◆ About this exercise ◆
If a line in the records below contains "買い物でもらえるPayPayポイントについて", copy that line.

[Stored data entries]
------------------------------------------------------------

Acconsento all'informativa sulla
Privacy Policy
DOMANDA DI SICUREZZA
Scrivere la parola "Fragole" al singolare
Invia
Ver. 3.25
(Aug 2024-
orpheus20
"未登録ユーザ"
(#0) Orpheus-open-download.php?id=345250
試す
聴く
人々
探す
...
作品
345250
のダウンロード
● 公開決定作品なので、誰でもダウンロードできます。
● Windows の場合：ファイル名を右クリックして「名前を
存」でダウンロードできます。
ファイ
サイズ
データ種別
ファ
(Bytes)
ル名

------------------------------------------------------------

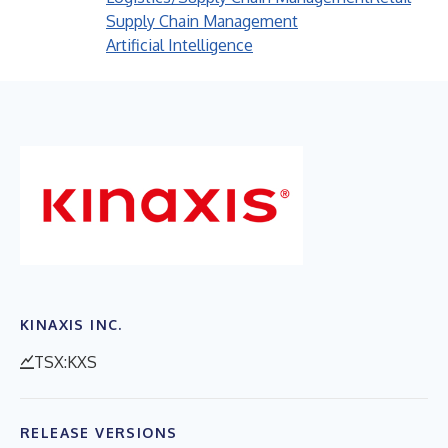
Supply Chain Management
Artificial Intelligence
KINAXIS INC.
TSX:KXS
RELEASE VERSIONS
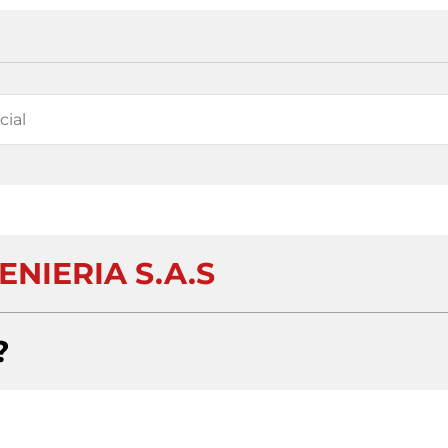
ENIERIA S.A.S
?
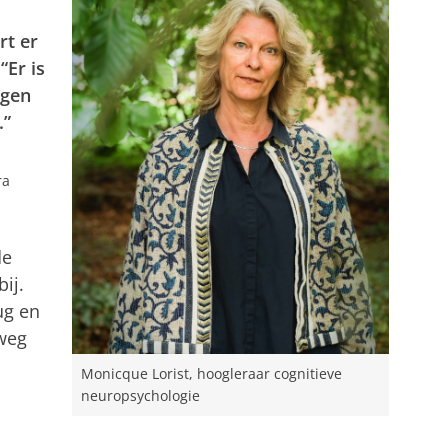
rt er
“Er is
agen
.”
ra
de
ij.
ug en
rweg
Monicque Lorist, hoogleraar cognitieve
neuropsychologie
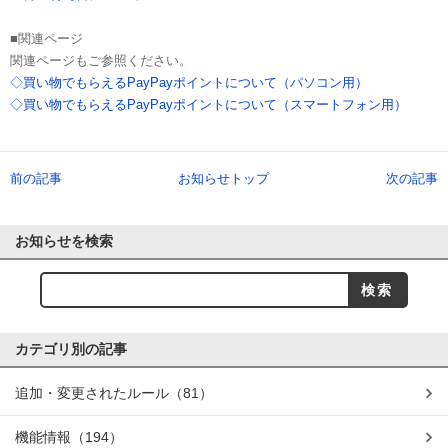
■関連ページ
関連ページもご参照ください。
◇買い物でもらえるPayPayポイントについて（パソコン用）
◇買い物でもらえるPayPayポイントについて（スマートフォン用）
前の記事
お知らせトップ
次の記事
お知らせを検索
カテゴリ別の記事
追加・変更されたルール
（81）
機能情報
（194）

------------------------------------------------------------

◆ Your solution ◆
◇買い物でもらえるPayPayポイントについて（パソコン用）
◇買い物でもらえるPayPayポイントについて（スマートフォン用）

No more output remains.